Dans un communiqué publié le jeudi 29 février, le Centre Hospitalier du Pays d’Aix donne sa version du déroulement de la soirée et des jours de recherche qui ont suivi.

Alors que Joëlle a été installée dans un box de soins, "le service des urgences fait face à un afflux de patients dont trois en urgence vitale admis quasi simultanément, dit le communiqué, et nécessitant une très forte mobilisation du personnel médico-soignant présent. C’est dans ce contexte de forte tension dans le service que la patiente, en pleine possession de ses capacités physiques, se soustrait à la surveillance des personnels."

Le Centre Hospitalier du Pays d’Aix assure que le personnel a, dès la découverte de la disparition de la patiente, engagé des recherches. Des "rondes" ont selon la direction été organisées le vendredi soir, le samedi et le dimanche. "Au total, 5 équipes de plusieurs personnes se déploient pour effectuer des recherches méthodiques bâtiment par bâtiment et à tous les étages", écrit l'hôpital. 

La famille veut porter plainte

La version de l'hôpital est contredite par les déclarations de Claudine, la fille de Joëlle, dans La Provence. "L'hôpital n'a pas bougé, personne n'a rien fait", a-t-elle déclaré au quotidien régional, racontant avoir seule, avec des membres de sa famille, mobilisé les secours. 

Claudine dénonce un enchaînement de négligence."S'ils avaient surveillé ma mère, s'ils m'avaient laissée rentrer avec elle, c'est une personne fragile, qui était démente, qui voulait s'échapper tout le temps, je leur ai dit trois fois, explique-t-elle à France Bleu Provence, s'ils avaient regardé les caméras quand ils se sont rendu compte qu'ils l'avaient perdue, s'ils avaient prévenu le PC sécurité, ils l'auraient trouvée tout de suite et elle serait sauvée, elle serait encore vivante."

Claudine envisage de porter plainte contre l'hôpital.

Une enquête ouverte

Une enquête a été ouverte aux fins de recherche des causes de la mort, a indiqué à France 3 Provence-Alpes le procureur de la République d'Aix-en-Provence, Jean-Luc Blachon.
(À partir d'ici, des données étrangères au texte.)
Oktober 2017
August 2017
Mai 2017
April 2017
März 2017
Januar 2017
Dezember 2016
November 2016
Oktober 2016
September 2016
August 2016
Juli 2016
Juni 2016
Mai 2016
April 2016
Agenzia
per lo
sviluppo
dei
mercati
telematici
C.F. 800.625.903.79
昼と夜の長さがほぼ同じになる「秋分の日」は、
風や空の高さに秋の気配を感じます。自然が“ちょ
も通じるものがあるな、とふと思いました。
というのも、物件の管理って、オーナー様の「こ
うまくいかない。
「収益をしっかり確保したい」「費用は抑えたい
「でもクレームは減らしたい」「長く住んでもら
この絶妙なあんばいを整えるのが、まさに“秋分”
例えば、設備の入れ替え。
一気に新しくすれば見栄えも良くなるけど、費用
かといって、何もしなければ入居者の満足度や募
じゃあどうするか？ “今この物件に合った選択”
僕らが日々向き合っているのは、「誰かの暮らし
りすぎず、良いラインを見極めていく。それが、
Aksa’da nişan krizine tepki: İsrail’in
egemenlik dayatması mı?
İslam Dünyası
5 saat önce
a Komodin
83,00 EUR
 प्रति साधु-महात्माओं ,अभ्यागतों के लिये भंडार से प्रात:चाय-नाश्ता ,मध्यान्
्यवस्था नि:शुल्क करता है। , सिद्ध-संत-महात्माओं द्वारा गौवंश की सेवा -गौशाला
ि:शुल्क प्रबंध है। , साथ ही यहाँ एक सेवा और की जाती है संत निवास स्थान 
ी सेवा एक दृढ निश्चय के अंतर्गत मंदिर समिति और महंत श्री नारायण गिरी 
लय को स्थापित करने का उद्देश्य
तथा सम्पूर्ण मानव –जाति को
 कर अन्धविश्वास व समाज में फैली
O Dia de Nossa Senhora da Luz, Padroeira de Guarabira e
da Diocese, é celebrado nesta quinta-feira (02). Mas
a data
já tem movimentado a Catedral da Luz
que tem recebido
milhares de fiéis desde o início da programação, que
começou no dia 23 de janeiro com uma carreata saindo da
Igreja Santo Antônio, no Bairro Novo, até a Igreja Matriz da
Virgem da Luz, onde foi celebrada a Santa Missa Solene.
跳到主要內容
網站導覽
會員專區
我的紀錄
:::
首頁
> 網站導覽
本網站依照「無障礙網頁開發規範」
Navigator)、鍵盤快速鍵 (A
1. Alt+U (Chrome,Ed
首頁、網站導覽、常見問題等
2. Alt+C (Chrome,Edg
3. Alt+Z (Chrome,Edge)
La vieille dame hospitalisée en situation de confusion mentale extrême a échappé à la surveillance des urgences, confirme le parquet.

Aucune trace de coups, de violences ou de choc quelconque n'a été notée. L'enquête démontre que la victime est entrée seule dans la benne à ordures. Les caméras de surveillance finalement exploitées montrent en effet la dame au sous-sol de l'hôpital, escaladant elle-même le conteneur.

Enfin, l'autopsie révèle qu'elle serait probablement décédée d'une pneumopathie. Des investigations sont encore en cours pour le confirmer.